Key Experimental Results¶
Main Results¶
| Setting | FID↓ | CLIP-S↑ | SSIM↑ |
|---|---|---|---|
| D2D-FM (100NFE) | 5.43 | 89.0 | 0.863 |
| Naive FM (N2D) | 5.51 | 88.9 | 0.862 |
| Geodesic FM (LVIS) | 10.40 | 92.3 | 0.877 |
| Linear FM (LVIS) | 11.81 | 94.3 | 0.874 |
Ablation Study¶
| Configuration | Key Metric | Note |
|---|---|---|
| Geodesic vs. Linear AOFM | 13.70 vs. 1.04 | Geodesic paths exhibit genuine viewpoint rotation; linear paths are nearly static |
| D2D-FM 10NFE vs. 100NFE | Small gap | D2D advantage is more pronounced under fewer-step inference |
| With / without score regularization | Geodesic superior | Lower Euler–Lagrange residual; smoother paths |
Key Findings¶
- The Average Optical Flow Magnitude (AOFM) of geodesic interpolation is substantially higher than that of linear interpolation, indicating that intermediate states capture meaningful viewpoint transitions rather than silent blending.
- D2D-FM demonstrates a more pronounced advantage at low-step inference (10NFE), as deterministic paths are more stable than stochastic sampling.
- Using diffusion scores as density proxies is effective—explicit estimation of complex high-dimensional densities is avoided entirely.
Highlights & Insights¶
- The D2D-FM paradigm is fundamentally more principled for NVS: novel view synthesis is a deterministic mapping, not a noise-sampling problem.

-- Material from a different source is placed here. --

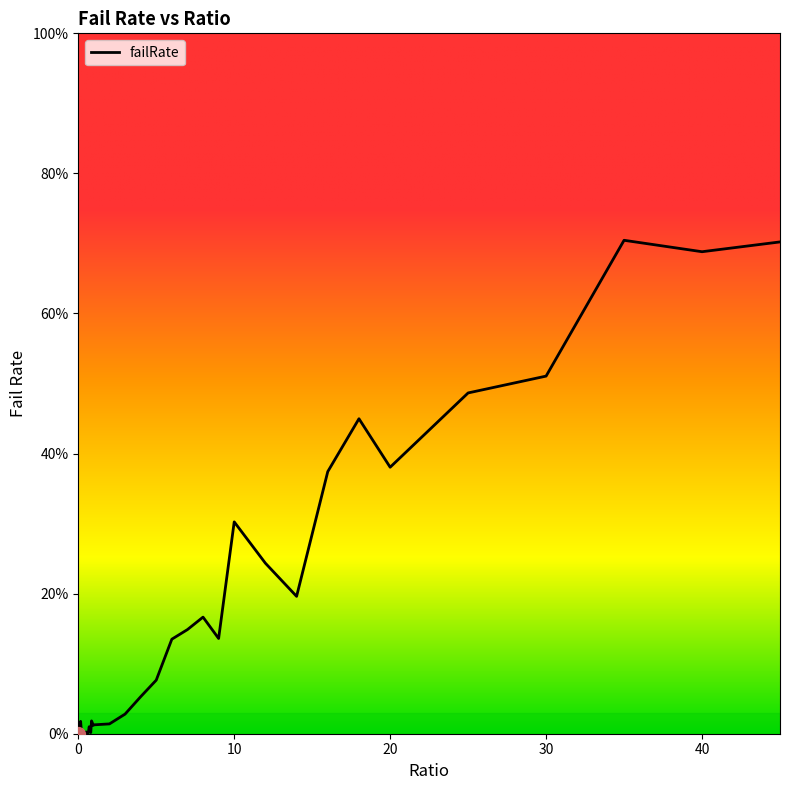

Which category has the highest value across all series?

35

The mathematical framework of probability density geodesics is elegant, and using diffusion scores—a byproduct of pretrained models already available—as density proxies is an ingenious engineering choice that circumvents the difficulty of explicit density estimation.
Limitations & Future Work¶
- The multi-stage training pipeline (D2D-FM + GeodesicNet distillation) is complex and may limit scalability.
- Geodesic optimization depends on the quality of the score function from the pretrained diffusion model.
- Evaluation is confined to synthetic datasets (Objaverse/GSO); large-scale validation on real-world scenes is absent.
- FID and CLIP-S exhibit inconsistent ranking directions across settings, warranting careful metric selection.
Related Work & Insights¶
- vs. Zero-1-to-3: Zero-1-to-3 adopts the noise-to-data (N2D) conditional diffusion paradigm; GeodesicNVS eliminates stochasticity via D2D, achieving substantially better FID.
- vs. Riemannian FM: Riemannian FM assumes a fixed geometry, whereas this work employs a data-dependent density metric for adaptive manifold-aware flow.
Rating¶
- Novelty: ⭐⭐⭐⭐⭐ D2D-FM combined with probability density geodesics is pioneering within the NVS field.
- Experimental Thoroughness: ⭐⭐⭐⭐ Objaverse/GSO evaluation is thorough, but real-scene validation is lacking.
- Writing Quality: ⭐⭐⭐⭐ Mathematically rigorous with complete Euler–Lagrange derivations.
- Value: ⭐⭐⭐⭐ The D2D paradigm and geodesic regularization have cross-domain transfer potential.